D: AI / ML Application

Layer Choice Why
Language Python (API) + TypeScript (frontend) ML libs + modern UI
Framework FastAPI + Next.js Async + SSR
Database PostgreSQL + pgvector Relational + embeddings
Queue Celery + Redis ML job processing
Hosting Modal / AWS GPU / Replicate GPU access

Anti-Patterns

# Don't Do Instead
1 "X is trending on HN" Evaluate against YOUR requirements
2 Resume-Driven Development Choose what team can maintain
3 "Must scale to 1M users" (day 1) Build for 10× current need, not 1000×
4 Evaluate for weeks Time-box to 3-5 days, then decide
5 No decision documentation Write ADR for every major choice
6 Ignore operational cost Include deploy, monitor, debug cost
7 "We'll rewrite later" Assume you won't. Choose carefully.
8 Microservices by default Start monolith, extract when needed
9 Different DB per service (day 1) One database, split when justified
10 "It worked at Google" You're not Google. Scale to YOUR context.

Common Issues

Issue 1: "Team can't agree on a framework"

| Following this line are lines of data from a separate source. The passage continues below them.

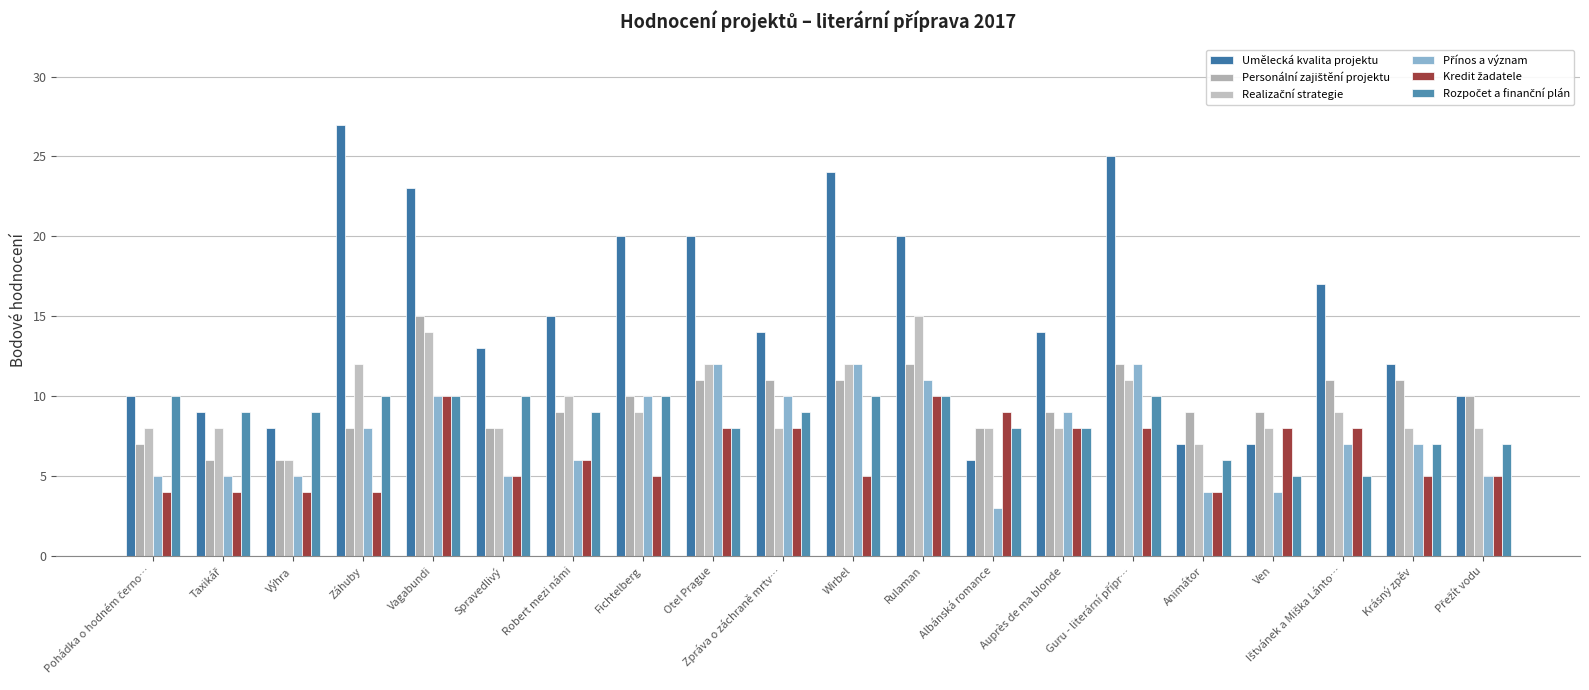

Reading left to right, extract all data points from this chart.

Umělecká kvalita projektu: Pohádka o hodném černo…=10	Taxikář=9	Výhra=8	Záhuby=27	Vagabundi=23	Spravedlivý=13	Robert mezi námi=15	Fichtelberg=20	Otel Prague=20	Zpráva o záchraně mrtv…=14	Wirbel=24	Rulaman=20	Albánská romance=6	Auprès de ma blonde=14	Guru - literární přípr…=25	Animátor=7	Ven=7	Ištvánek a Miška Lánto…=17	Krásný zpěv=12	Přežít vodu=10
Personální zajištění projektu: Pohádka o hodném černo…=7	Taxikář=6	Výhra=6	Záhuby=8	Vagabundi=15	Spravedlivý=8	Robert mezi námi=9	Fichtelberg=10	Otel Prague=11	Zpráva o záchraně mrtv…=11	Wirbel=11	Rulaman=12	Albánská romance=8	Auprès de ma blonde=9	Guru - literární přípr…=12	Animátor=9	Ven=9	Ištvánek a Miška Lánto…=11	Krásný zpěv=11	Přežít vodu=10
Realizační strategie: Pohádka o hodném černo…=8	Taxikář=8	Výhra=6	Záhuby=12	Vagabundi=14	Spravedlivý=8	Robert mezi námi=10	Fichtelberg=9	Otel Prague=12	Zpráva o záchraně mrtv…=8	Wirbel=12	Rulaman=15	Albánská romance=8	Auprès de ma blonde=8	Guru - literární přípr…=11	Animátor=7	Ven=8	Ištvánek a Miška Lánto…=9	Krásný zpěv=8	Přežít vodu=8
Přínos a význam: Pohádka o hodném černo…=5	Taxikář=5	Výhra=5	Záhuby=8	Vagabundi=10	Spravedlivý=5	Robert mezi námi=6	Fichtelberg=10	Otel Prague=12	Zpráva o záchraně mrtv…=10	Wirbel=12	Rulaman=11	Albánská romance=3	Auprès de ma blonde=9	Guru - literární přípr…=12	Animátor=4	Ven=4	Ištvánek a Miška Lánto…=7	Krásný zpěv=7	Přežít vodu=5
Kredit žadatele: Pohádka o hodném černo…=4	Taxikář=4	Výhra=4	Záhuby=4	Vagabundi=10	Spravedlivý=5	Robert mezi námi=6	Fichtelberg=5	Otel Prague=8	Zpráva o záchraně mrtv…=8	Wirbel=5	Rulaman=10	Albánská romance=9	Auprès de ma blonde=8	Guru - literární přípr…=8	Animátor=4	Ven=8	Ištvánek a Miška Lánto…=8	Krásný zpěv=5	Přežít vodu=5
Rozpočet a finanční plán: Pohádka o hodném černo…=10	Taxikář=9	Výhra=9	Záhuby=10	Vagabundi=10	Spravedlivý=10	Robert mezi námi=9	Fichtelberg=10	Otel Prague=8	Zpráva o záchraně mrtv…=9	Wirbel=10	Rulaman=10	Albánská romance=8	Auprès de ma blonde=8	Guru - literární přípr…=10	Animátor=6	Ven=5	Ištvánek a Miška Lánto…=5	Krásný zpěv=7	Přežít vodu=7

Fix: Time-box to 3 days. Fill the evaluation matrix. If scores within 10%, pick what the majority knows. Document in ADR. Move on.

Issue 2: "We picked X but it doesn't fit"

Fix: Sunk cost fallacy check. If < 2 weeks invested, switch now. If > 2 weeks, document pain points and plan phased migration.

Issue 3: "Do we need microservices?"

Fix: Almost certainly no. Start with a well-structured monolith. Extract to services only when: (a) different scaling needs, (b) different team ownership, (c) different deployment cadence.